This is a static archive of our old Q&A Site. Please post any new questions and answers at ask.wireshark.org.

Why is message Time To Live only 1?

About half of my packets are window size 32768 and TTL = 64, which is what I would expect. I'm on a dedicated VLAN for iSCSI. The other half of my packets are window size 524 and TTL = 1. All these packets come from one host. Like I said, this is a dedicated non-routed VLAN. The customer is experiencing latency issues across the board from several hosts. I'll be getting a network capture from a second host today.

analysis

asked 24 May '12, 06:15

gipper
30●12●12●16
accept rate: 0%

edited 25 May '12, 10:41

helloworld
3.1k●4●20●41

...and your question is what exactly? :-)

You should either provide a trace (keep in mind that you might expose sensitive data) via www.cloudshark.org, or tell us more about your observations. For example: what host is sending the TTL 1 packets, what protocol is it, which direction (to client, to server) etc.

(24 May '12, 06:26) Jasper ♦♦

I suggest to do either of these:

check your routing infrastructure in the iSCSI "subnet". According to your description it's just a flat net within one VLAN, however: never trust any assumptions, so better check ;-)
figure out the vendor of that device and contact their support (regarding the TTL and the window size). Maybe they already know this (bug or something)
As @Jasper said: if you can provide a capture sample, we might be able to help.

Regards
Kurt

(24 May '12, 07:39) Kurt Knochner ♦

Not sure how to attach my trace export file

(24 May '12, 08:02) gipper

You can upload it to cloudshark.org. BEWARE: You cannot delete an uploaded file.
You can use a one-click file hoster (search google) to upload the file and then post the link. http://netload.in seems to be acceptable in terms of user annoyance and ads.

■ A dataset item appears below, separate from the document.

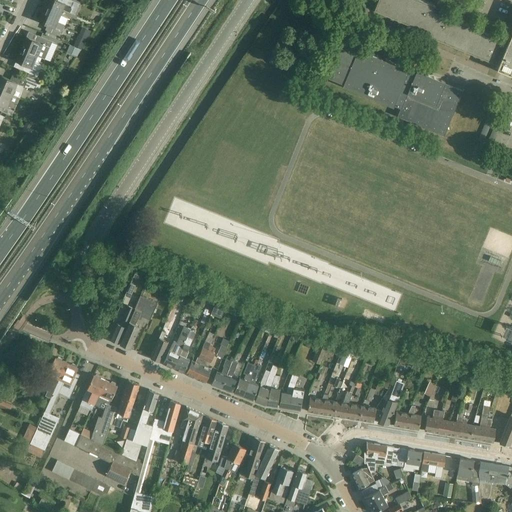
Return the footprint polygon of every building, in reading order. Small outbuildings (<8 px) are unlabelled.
[(56,0),(48,0),(44,9),(61,16),(63,10),(76,15),(81,4),(71,0),(60,0),(60,1),(56,0)] [(421,0),(378,0),(374,10),(425,31),(425,30),(433,33),(431,37),(493,63),(493,62),(499,64),(497,69),(511,75),(511,33),(508,44),(501,41),(502,40),(441,14),(440,17),(432,13),(435,6),(421,0)] [(58,22),(61,16),(44,9),(39,21),(49,25),(47,31),(60,37),(65,25),(58,22)] [(52,42),(39,36),(36,41),(26,37),(21,49),(38,56),(37,56),(45,59),(52,42)] [(446,82),(418,70),(417,70),(416,73),(358,49),(358,51),(342,44),(329,78),(344,84),(343,86),(394,107),(394,105),(401,108),(397,116),(444,136),(463,90),(445,83),(446,82)] [(70,45),(68,51),(78,55),(81,50),(70,45)] [(35,62),(37,56),(38,56),(21,49),(16,61),(26,65),(24,71),(37,77),(42,65),(35,62)] [(0,90),(19,99),(27,81),(13,75),(11,81),(1,76),(0,79),(0,90)] [(19,99),(0,90),(0,104),(1,104),(0,106),(0,110),(12,116),(19,99)] [(193,292),(195,285),(183,280),(181,287),(193,292)] [(130,283),(125,296),(131,298),(136,285),(130,283)] [(218,298),(219,295),(207,290),(203,299),(214,304),(217,298),(218,298)] [(182,294),(178,293),(166,320),(170,322),(182,294)] [(230,300),(219,295),(218,298),(217,298),(214,304),(210,313),(222,318),(230,300)] [(140,296),(137,303),(120,344),(130,348),(139,326),(134,324),(136,318),(139,319),(140,316),(150,320),(157,303),(140,296)] [(116,324),(110,339),(119,344),(130,318),(123,315),(119,325),(116,324)] [(279,337),(281,331),(273,327),(270,333),(279,337)] [(165,333),(162,331),(151,358),(160,362),(169,341),(163,339),(165,333)] [(188,336),(175,368),(185,373),(190,360),(186,358),(188,352),(193,340),(196,334),(190,331),(188,336)] [(168,355),(164,364),(175,368),(188,336),(182,333),(174,353),(170,351),(168,355)] [(196,378),(210,345),(204,342),(195,363),(191,361),(186,373),(196,378)] [(221,344),(216,355),(222,358),(227,347),(221,344)] [(215,347),(210,345),(196,378),(206,382),(211,369),(207,368),(209,362),(210,363),(214,354),(212,353),(215,347)] [(320,364),(327,348),(319,345),(313,361),(320,364)] [(415,356),(403,352),(400,359),(409,362),(407,368),(410,369),(415,356)] [(48,363),(41,379),(51,384),(49,389),(54,391),(66,363),(62,361),(62,359),(58,358),(57,359),(56,358),(53,365),(48,363),(49,362),(48,362),(48,363)] [(222,388),(226,375),(231,361),(226,359),(223,366),(224,367),(221,373),(216,371),(211,384),(222,388)] [(231,361),(226,375),(222,388),(232,392),(236,383),(237,377),(235,376),(234,378),(232,377),(237,363),(231,361)] [(39,425),(31,442),(45,449),(59,418),(50,414),(58,395),(62,388),(71,392),(79,375),(78,375),(75,374),(77,368),(76,367),(76,365),(73,364),(72,365),(66,363),(54,391),(53,392),(45,412),(39,425)] [(244,396),(254,371),(253,371),(255,366),(247,363),(243,374),(245,374),(243,378),(245,379),(244,380),(239,378),(237,383),(234,393),(244,396)] [(253,399),(255,392),(258,385),(253,384),(256,378),(257,378),(258,373),(261,366),(255,364),(255,366),(253,371),(254,371),(244,396),(253,399)] [(265,404),(269,392),(278,368),(273,366),(265,388),(260,386),(258,392),(255,400),(265,404)] [(277,406),(279,392),(279,390),(278,390),(282,369),(278,368),(269,392),(265,404),(277,406)] [(327,389),(332,376),(327,373),(321,387),(327,389)] [(279,406),(301,410),(304,392),(304,389),(294,387),(295,382),(298,377),(293,374),(288,389),(287,389),(287,392),(287,394),(281,393),(279,406)] [(100,392),(105,380),(100,378),(100,376),(96,375),(95,376),(94,375),(81,405),(92,409),(95,404),(100,392)] [(111,383),(105,380),(100,392),(95,404),(100,407),(102,401),(109,404),(112,399),(118,386),(116,385),(115,383),(113,382),(111,383)] [(127,421),(139,385),(129,380),(114,425),(121,427),(123,420),(127,421)] [(433,391),(435,385),(429,382),(424,394),(430,397),(433,391)] [(347,417),(349,404),(353,393),(354,391),(356,385),(351,383),(344,403),(336,402),(334,415),(347,417)] [(389,424),(402,392),(404,386),(397,383),(390,401),(387,400),(379,422),(389,424)] [(375,389),(370,387),(366,399),(370,400),(375,389)] [(149,392),(133,440),(142,444),(148,445),(154,425),(147,423),(151,410),(154,411),(159,394),(155,392),(149,390),(149,392)] [(353,393),(349,404),(347,417),(359,419),(361,406),(353,405),(357,394),(353,393)] [(333,415),(335,402),(328,401),(329,395),(323,394),(322,400),(320,413),(333,415)] [(320,413),(322,400),(310,398),(308,411),(320,413)] [(134,497),(129,511),(137,511),(138,510),(144,511),(150,511),(154,498),(140,494),(155,441),(158,441),(159,434),(171,437),(181,404),(171,400),(165,422),(155,419),(154,425),(148,445),(143,464),(140,476),(134,497)] [(483,440),(486,417),(489,406),(482,404),(479,425),(474,425),(472,438),(483,440)] [(0,413),(9,417),(11,410),(0,406),(0,413)] [(374,422),(376,409),(376,408),(363,406),(361,420),(374,422)] [(412,406),(409,414),(408,413),(408,414),(406,427),(419,429),(421,416),(414,414),(415,406),(412,406)] [(203,414),(186,407),(181,424),(186,426),(182,439),(183,440),(177,461),(188,465),(190,458),(194,444),(203,414)] [(102,445),(114,411),(105,408),(102,418),(99,416),(91,439),(81,435),(76,446),(97,456),(102,445)] [(436,432),(438,416),(439,411),(434,410),(432,418),(427,417),(424,430),(436,432)] [(406,427),(408,414),(408,413),(396,411),(394,425),(406,427)] [(439,411),(438,416),(436,432),(446,434),(448,421),(443,420),(444,412),(439,411)] [(511,445),(511,441),(511,413),(500,443),(511,445)] [(459,436),(462,420),(463,415),(457,414),(456,422),(451,421),(448,434),(459,436)] [(208,449),(210,443),(217,420),(206,416),(198,445),(201,446),(208,449)] [(491,418),(486,417),(483,440),(494,442),(496,429),(490,428),(491,418)] [(467,421),(462,420),(459,436),(470,438),(472,424),(466,423),(467,421)] [(218,421),(210,447),(207,458),(217,461),(228,425),(218,421)] [(131,428),(125,427),(121,437),(128,439),(131,428)] [(26,429),(21,442),(29,445),(35,433),(26,429)] [(81,435),(69,429),(64,440),(76,446),(81,435)] [(253,477),(265,442),(255,438),(249,455),(251,456),(249,463),(248,463),(244,474),(253,477)] [(137,461),(142,444),(133,440),(128,439),(122,454),(137,461)] [(246,449),(234,443),(227,458),(224,467),(227,468),(223,476),(229,479),(232,471),(229,470),(234,461),(239,463),(246,449)] [(375,464),(377,444),(367,443),(367,453),(364,453),(365,464),(368,464),(375,464)] [(265,479),(280,449),(270,444),(255,474),(251,487),(249,494),(254,497),(256,490),(261,477),(265,479)] [(391,465),(394,447),(377,444),(375,464),(377,465),(391,466),(391,465)] [(117,452),(102,445),(97,456),(112,463),(117,452)] [(400,448),(394,447),(391,465),(397,466),(398,461),(400,448)] [(419,464),(421,452),(400,448),(398,461),(397,466),(404,467),(404,468),(413,470),(413,468),(418,469),(419,464)] [(28,449),(25,455),(33,459),(36,452),(28,449)] [(193,451),(190,458),(204,463),(207,455),(193,451)] [(143,464),(137,461),(122,454),(117,452),(112,463),(130,472),(140,476),(143,464)] [(421,471),(428,472),(429,464),(437,465),(435,477),(441,478),(443,466),(444,466),(446,455),(424,452),(421,471)] [(353,460),(360,465),(364,459),(356,454),(353,460)] [(479,472),(480,464),(473,463),(474,460),(460,458),(457,479),(480,483),(479,479),(479,472)] [(58,475),(63,464),(57,461),(52,472),(58,475)] [(511,466),(480,461),(480,464),(479,472),(479,479),(506,484),(511,488),(511,489),(511,502),(511,503),(511,506),(511,466)] [(124,484),(130,472),(112,463),(107,475),(124,484)] [(63,477),(69,466),(63,464),(58,475),(63,477)] [(377,465),(375,464),(368,464),(368,467),(369,468),(368,469),(371,474),(375,472),(377,465)] [(69,480),(74,469),(69,466),(63,477),(69,480)] [(281,467),(274,491),(273,491),(270,499),(284,504),(289,490),(288,490),(294,472),(281,467)] [(400,467),(395,469),(398,479),(404,477),(400,467)] [(368,468),(361,469),(352,473),(359,488),(374,481),(371,474),(368,469),(368,468)] [(75,483),(80,472),(74,469),(69,480),(75,483)] [(288,497),(286,504),(294,507),(296,501),(305,504),(310,490),(303,487),(308,473),(297,469),(288,497)] [(81,486),(86,475),(80,472),(75,483),(81,486)] [(86,488),(91,477),(86,475),(81,486),(86,488)] [(185,475),(183,481),(196,488),(198,479),(185,475)] [(92,491),(97,480),(91,477),(86,488),(92,491)] [(98,494),(103,483),(97,480),(92,491),(98,494)] [(227,492),(229,484),(224,482),(221,490),(227,492)] [(266,502),(272,485),(265,482),(258,499),(266,502)] [(376,484),(361,491),(365,497),(379,490),(376,484)] [(445,484),(443,496),(450,497),(452,485),(445,484)] [(374,511),(387,505),(382,496),(389,492),(385,486),(379,490),(365,497),(372,511),(374,511)] [(473,503),(481,504),(481,499),(480,499),(479,486),(472,487),(473,503)] [(12,493),(19,497),(22,491),(15,487),(12,493)] [(402,502),(411,498),(408,490),(395,498),(399,504),(402,502)] [(429,504),(427,498),(419,497),(423,507),(429,504)] [(403,505),(402,502),(399,504),(384,511),(398,511),(403,510),(401,506),(403,505)]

(24 May '12, 08:49) Kurt Knochner ♦

I uploaded some of the capture. Had to cut it in to pieces due to 10MB size limit. http://cloudshark.org/captures/2b1890434ed9 Look at frame 1.

(25 May '12, 08:43) gipper

2 Answers:

The trace is a bit problematic since there is lots of packets missing from it, and not so many big packets at all. I guess most large packets were coming in too fast and too big to be captured by your capture device...

Anyway, working with what we have, here's what I think:

The TTL = 1 is uncommon, but a reason could be that the system using it wants to make sure that the packet is not routed, because that isn't exactly something you want to happen when talking to a storage array with as little latency as possible. I just checked with my own ESX servers talking to an iSCSI SAN (using the software iSCSI adapter) to see if it does the same, but it uses a TTL of 64, so it's not a default to have TTL 1.
Regarding the Window size - unfortunately there is no TCP Session Start (SYN SYN/ACK ACK), so we do not know if Window Scaling was negotiated. Usually when I see a window hovering around a value of 500 bytes (or in this case, staying dead center on 524 bytes) it is because there was a scale factor negotiated, usually 8. Which would mean that the window size needs to be multiplied by 256. But one can't say for sure unless you capture a session start. Also, it doesn't look like the other node is sending back chunks of 524 bytes, but some larger packets as well (above 1000 bytes), even when it's rare. Which is probably due to packet loss problems on the capture device.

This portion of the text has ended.